In response to the directive, Sinochem is holding meetings with multiple banks, the source said, including Citigroup, HSBC and Morgan Stanley.
The order from Beijing underscores the seriousness with which China is taking the potential BHP-Potash tie up and its implications for the pricing and supply of the important crop nutrient, despite the obstacles to launching a successful counter-bid.
"They are being instructed," the source said, adding the order was issued late last week. "The chairman of Sinochem has been asked to speak to other banks."
News of Beijing's directive follows a Wall Street Journal report on Thursday that Sinochem had hired HSBC to advise the company on options pertaining to Potash Corp.
One option being discussed is the possibility of Sinochem linking up with China's $300-billion sovereign wealth fund, CIC, according to a second banking source familiar with the matter.
The most likely scenario is that China will consider buying a blocking stake, rather than attempt a complete takeover of Potash Corp., both sources said.
The sources were not authorized to speak publicly due to the sensitive nature of the discussions.
Assuming that any consortium pays a 20-per-cent premium to Potash Corp.'s current market price, a 15-per-cent stake in Potash would cost about $8.3-billion.
Sinochem and the banks declined to comment. CIC could not immediately be reached.
Chinese firms also have approached at least one big Canadian pension manager about a bid for Potash Corp to rival BHP Billiton's hostile offer.
The disclosure on Thursday by Alberta Investment Management Corp, which manages some $70-billion in public sector pension funds, was one of the first pieces of hard evidence to back up speculation that China is looking for a way to derail a takeover of the Canadian company by the powerful Anglo-Australian miner.

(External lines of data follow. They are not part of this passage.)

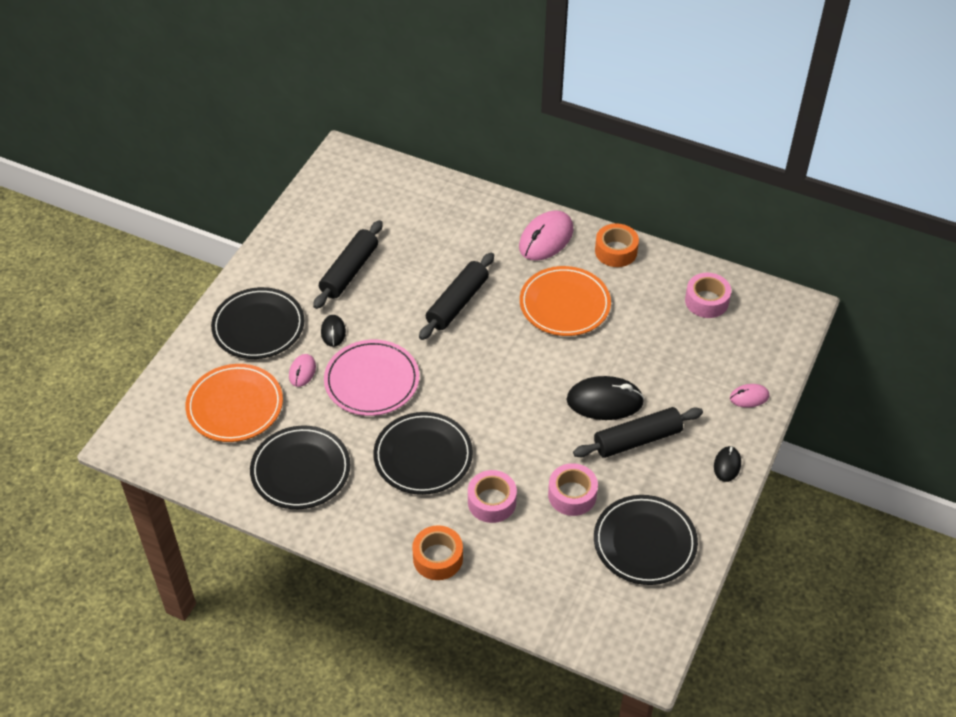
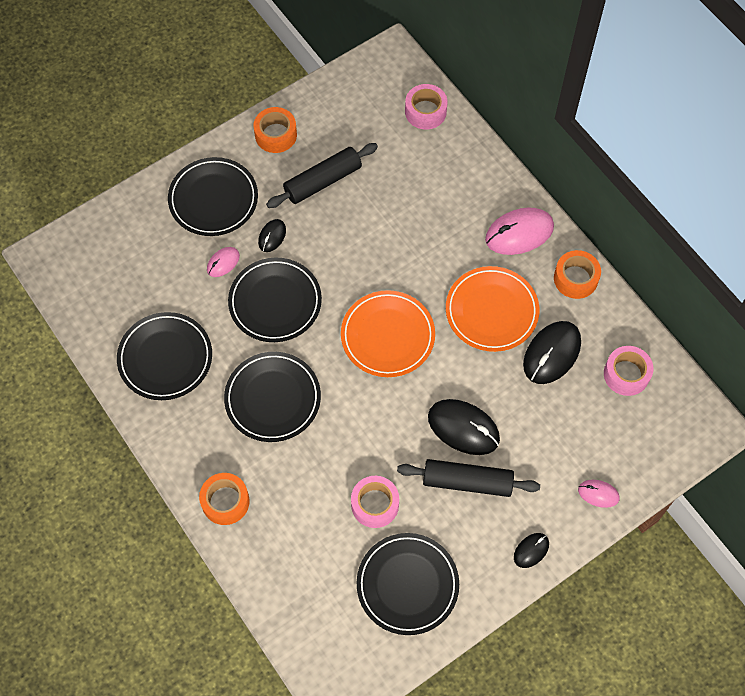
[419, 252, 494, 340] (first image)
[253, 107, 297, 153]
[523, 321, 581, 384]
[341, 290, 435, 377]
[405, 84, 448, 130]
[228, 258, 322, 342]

AIMCo said it was not interested, because the economics did not work.
The possibility of Chinese involvement in a valuable Canadian resource has raised concerns in Saskatchewan, which is worried that a takeover of its largest company by a foreign firm or major customer could affect jobs and government revenue.
Saskatchewan Energy Minister Bill Boyd has raised concerns about China buying into Potash Corp and about BHP's stated intent to eventually market its potash offshore on its own, rather than through the export consortium Canpotex.
For its part, BHP had been eyeing a major acquisition in the oil and gas sector over the past year, but was unlikely to move on its ambitions while it is tied up with its bid for Potash Corp, a source said on Friday.
BHP, flush with cash since abandoning a roughly $140-billion takeover of rival Rio Tinto in 2008, has been on the hunt for deals to cement its position as the world's largest diversified miner.
It considered, then abandoned, a joint offer with Royal Dutch Shell last year for Australian oil and gas firm Woodside Petroleum worth some A$35-billion ($31.9-billion), the Australian newspaper reported on Friday.
BHP did not return calls seeking comment on the newspaper report, which also cited an unnamed global energy industry figure as saying the mining giant may also be interested in Anadarko Petroleum Corp.
"The problem with Woodside is it is a very expensive oil company and because there is always takeover speculation, it is very hard to make the numbers work," a source familiar with the situation told Reuters.
BHP chief executive officer Marius Kloppers is currently focused on wooing Potash shareholders and BHP's own investors in four continents about the merits of the offer.
He is expected to spend the next few weeks shuttling between Europe and North America as he tries to clinch his first major deal after three years on the job.
"They are pretty busy right now, but they are a big company so within six to 12 months of getting one deal done there could be presumably be another one," the source added.
Analysts poured cold water on the notion of a second simultaneous major deal, even for a mining giant with BHP's financial muscle.